There are women, of course, and gadgets, cars, a mesmerisingly trippy opening musical number matched to Adele’s soaring vocals and a smattering of one-liners, foremost a fabulously dry explanation of what Bond considers a waste of fine scotch. Mendes drives his episodic plotline forward with an end-of-era gravitational pull, throwbacks subtle enough not to spoil the broth and modern flourishes tantalisingly out of (franchise) character. M must endure a mojo-draining parliamentary inquiry where her techniques are scrutinised in a similar vein to way The Dark Knight (2008) riffed on vigilante justice; Bond finds himself sitting through a homoerotic interrogation scene.
If the plotline is a little shambolic, Skyfall‘s hefty running time (143 minutes) nevertheless cruises along just fine. In one scene the new Q — who is now, in a superb touch, a smug young hacker — offers 007 a rare moment of self-reflection. Q can do more damage in front of a computer in his PJs, he explains, than Bond can do in a year, prompting the seen-it-all patriot to ask: what am I good for? And by extension: how long do I have left?

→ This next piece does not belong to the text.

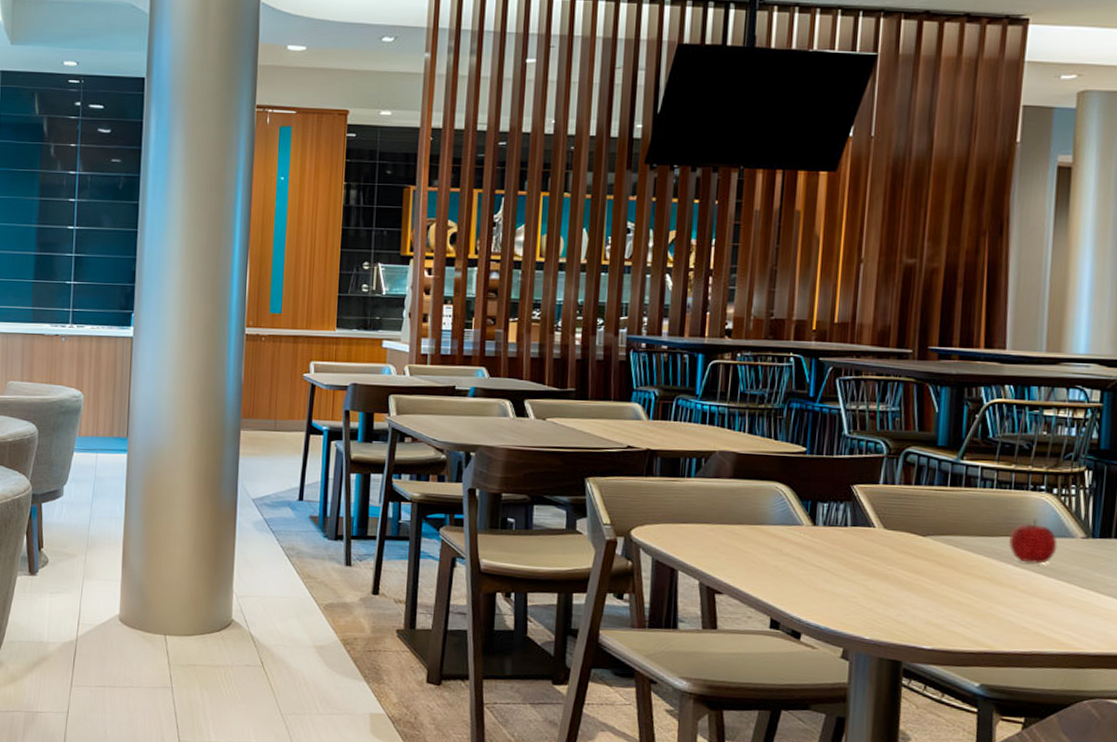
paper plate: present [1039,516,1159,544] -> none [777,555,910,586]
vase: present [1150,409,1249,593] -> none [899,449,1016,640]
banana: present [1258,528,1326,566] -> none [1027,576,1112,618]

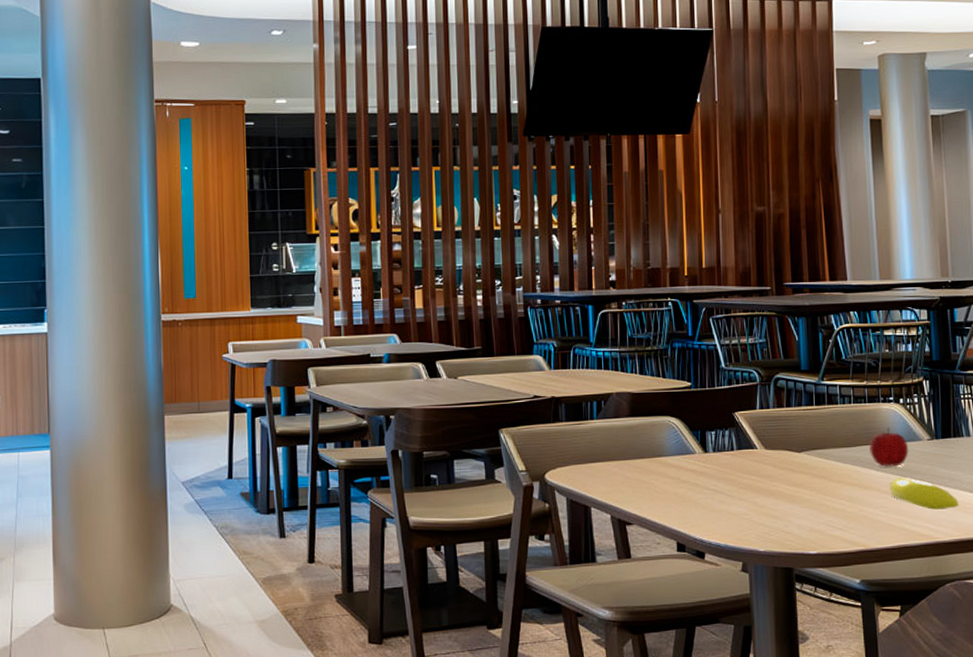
banana: none [1027,576,1112,618] -> present [889,477,959,510]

This is 007 at an existential crossroad, a stop-off in an epic character arc up there with the tragic death of Bond’s wife at the end of From Her Majesty’s Secret Service (1969), one of several justifications why getting hitched and buying a home in the burbs isn’t a particularly strong desire for Jimmy B. In this scene even the cliffs and crevices of Craig’s cobblestone countenance can’t hide a sense of pathos. Perhaps Craig considered his own shelf life, the knowledge that in a revolving door franchise where the character lives on far longer than the actor, his days as a secret agent are also numbered.
Skyfall’s Australian theatrical release date: November 21, 2o12.